Angkot listrik hasil kerja sama dengan PT Marlip Indo Mandiri ini dioperasikan di rute Gunung Batu–Stasiun Bandung.
“Ini merupakan bentuk inovasi baru yang kita jalankan. Memang belum sempurna, tapi kira-kira inilah salah satu bentuk hardware dari kendaraan angkot masa depan,” kata Wali Kota Bandung Muhammad Farhan, dikutip dari siaran pers, Rabu, 29 Oktober 2025.
Farhan mengatakan, angkot listrik tersebut merupakan inovasi sektor transportasi yang tengah dikembangkan Pemerintah Kota Bandung yang berencana mereformasi pengelolaan transportasi publik.
“Kami mulai melangkah menuju ke arah yang diharapkan bisa menjadi reformasi dari manajemen angkutan di Kota Bandung,” kata dia.
Uji coba awal dilakukan dengan mengoperasikan 1 unit kendaraan Angklung selama tiga bulan. Hasil uji coba tersebut akan menjadi dasar perencanaan untuk pengembangannya pada tahun 2026.
“Kami coba satu unit dulu, kami lihat pengoperasiannya selama tiga bulan. Baterainya mampu menempuh hingga 200 kilometer, sementara jarak operasional per hari sekitar 180 kilometer.
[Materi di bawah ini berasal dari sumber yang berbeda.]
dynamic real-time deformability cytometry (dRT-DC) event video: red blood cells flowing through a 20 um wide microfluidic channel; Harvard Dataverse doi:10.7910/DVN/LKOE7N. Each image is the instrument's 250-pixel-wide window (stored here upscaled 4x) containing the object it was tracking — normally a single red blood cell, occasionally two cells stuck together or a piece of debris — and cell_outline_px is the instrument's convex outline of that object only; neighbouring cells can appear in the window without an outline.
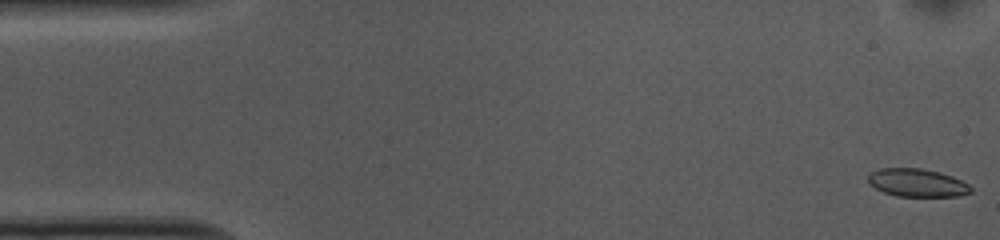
{"species": "common noctule bat (a hibernating species)", "species_latin": "Nyctalus noctula", "temperature_condition": "cold", "stored_images_in_passage": 53, "camera_frame_rate_fps": 3000, "um_per_image_px": 0.085, "animal": {"sex": "female", "body_mass_g": 10.0, "forearm_length_mm": 53.1}, "frame": {"image": 1, "passage_image": 1, "time_ms": 0.0, "image_size_px": [1000, 240], "cell_outline_px": [[972, 192], [960, 196], [896, 196], [884, 192], [868, 184], [868, 176], [872, 172], [880, 168], [920, 168], [952, 176], [968, 184], [972, 188]], "centroid_in_image_um": [77.95, 15.54], "position_along_channel_um": 7.1, "area_um2": 16.65}}
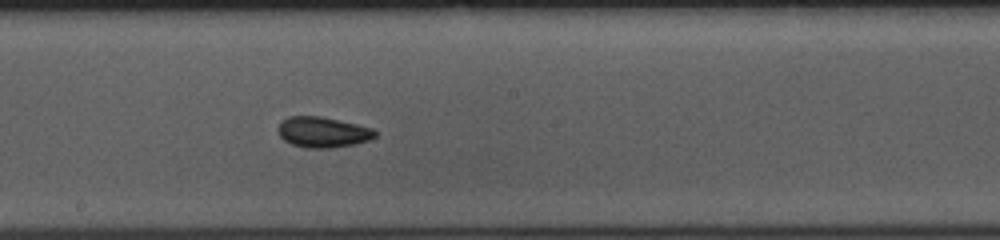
{"frame": {"image": 2, "passage_image": 28, "time_ms": 9.0, "image_size_px": [1000, 240], "cell_outline_px": [[376, 136], [368, 140], [356, 144], [332, 148], [308, 148], [292, 144], [284, 140], [280, 136], [276, 128], [280, 120], [288, 116], [320, 116], [356, 124], [372, 128], [376, 132]], "centroid_in_image_um": [27.39, 11.23], "position_along_channel_um": 220.8, "area_um2": 17.4}}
Jadi cukup sampai puku 21.00 WIB malam,” kata Farhan.
Kepala Dinas Perhubungan Kota Bandung Rasdian Setiadi mengatakan, pada tahap awal pengoperasian dipilih rute Gunung Batu-Stasiun Bandung untuk melihat respons masyarakat dan efektivitas kendaraan sebelum diperluas di rute-rute lainnya.
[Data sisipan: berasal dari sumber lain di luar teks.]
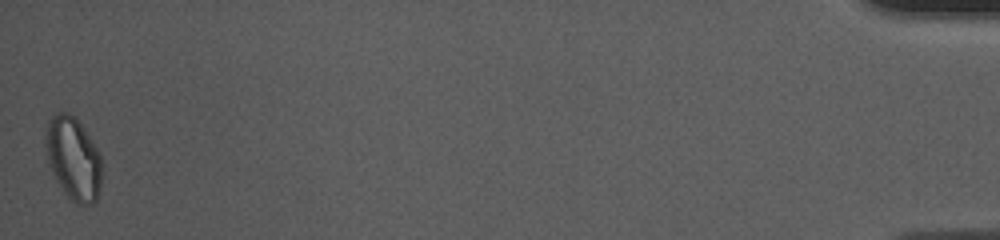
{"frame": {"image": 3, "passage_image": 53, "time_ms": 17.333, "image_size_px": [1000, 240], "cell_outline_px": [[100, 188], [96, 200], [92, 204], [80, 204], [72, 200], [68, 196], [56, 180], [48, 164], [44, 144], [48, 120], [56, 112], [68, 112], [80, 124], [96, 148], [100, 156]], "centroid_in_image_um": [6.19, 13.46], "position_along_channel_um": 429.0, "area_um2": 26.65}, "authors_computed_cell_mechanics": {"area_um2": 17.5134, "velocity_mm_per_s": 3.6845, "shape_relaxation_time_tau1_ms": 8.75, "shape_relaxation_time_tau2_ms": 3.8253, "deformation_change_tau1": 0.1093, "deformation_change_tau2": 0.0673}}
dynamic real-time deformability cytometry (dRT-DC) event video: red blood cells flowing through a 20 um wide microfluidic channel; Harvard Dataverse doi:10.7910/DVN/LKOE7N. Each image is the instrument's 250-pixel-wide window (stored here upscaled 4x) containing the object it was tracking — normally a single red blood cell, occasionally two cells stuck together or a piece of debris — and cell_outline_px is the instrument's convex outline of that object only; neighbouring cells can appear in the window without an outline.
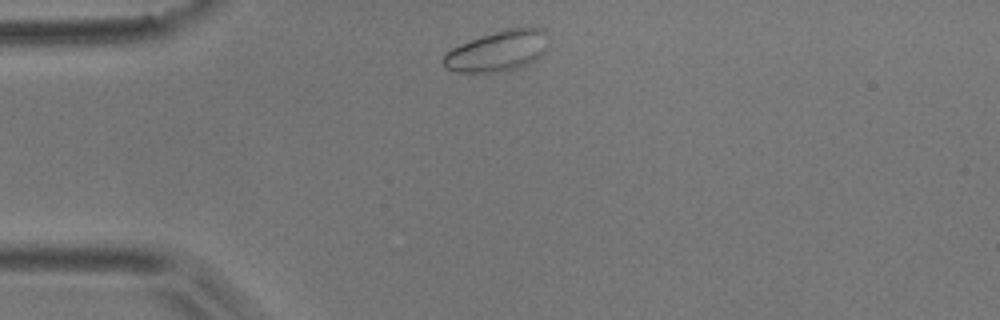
{"species": "common noctule bat (a hibernating species)", "species_latin": "Nyctalus noctula", "temperature_condition": "room temperature", "stored_images_in_passage": 6, "camera_frame_rate_fps": 3000, "um_per_image_px": 0.085, "animal": {"sex": "male", "body_mass_g": 17.9}, "frame": {"image": 1, "passage_image": 1, "time_ms": 0.0, "image_size_px": [1000, 320], "cell_outline_px": [[544, 52], [536, 60], [512, 72], [452, 72], [444, 68], [444, 56], [452, 48], [460, 44], [480, 36], [512, 28], [540, 28], [544, 32]], "centroid_in_image_um": [42.25, 4.39], "position_along_channel_um": 42.8, "area_um2": 24.57}}
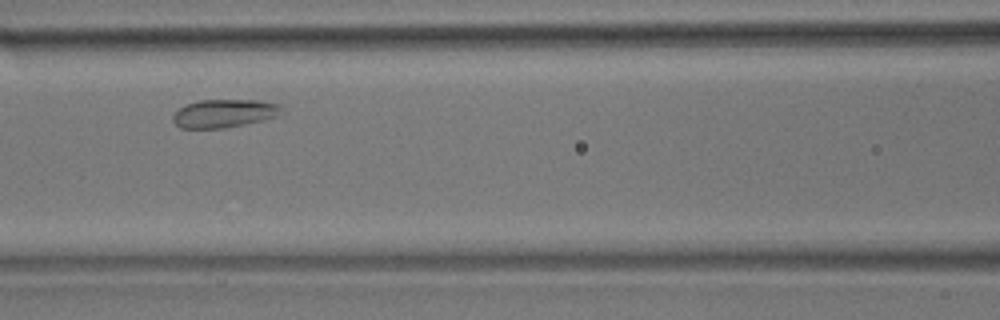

“Kami ingin lihat sejauh mana tanggapan masyarakat, karena kondisi angkot kita sekarang memang sudah cukup lama. Ini bagian dari upaya peremajaan dan peningkatan kualitas layanan,” kata dia.
Ketua DPRD Kota Bandung Asep Mulyadi mengatakan, angkot listrik produksi Marlip tersebut diharapkan bisa memberikan manfaat bagi masyarakat.
“Yang paling penting, harus bisa dirasakan manfaatnya oleh masyarakat lebih efisien dan lebih tertib. Kehadiran Marlip tidak boleh menggusur apa yang sudah ada,” kata dia.
Founder PT Marlip Indo Mandiri Masrah Marang mengatakan, angkot listrik tersebut beroperasi sama seperti angkot lainnya. “Bedanya, sistem pembayarannya sudah cashless menggunakan QRIS dan tap card lewat eMoney,” kata dia.
Masrah mengatakan, sistem pembayaran digital tersebut diharapkan akan terintegrasi dengan layanan BRT (Bus Rapid Transit) yang telah beroperasi di Kota Bandung sehingga memudahkan masyarakat berpindah moda transportasi.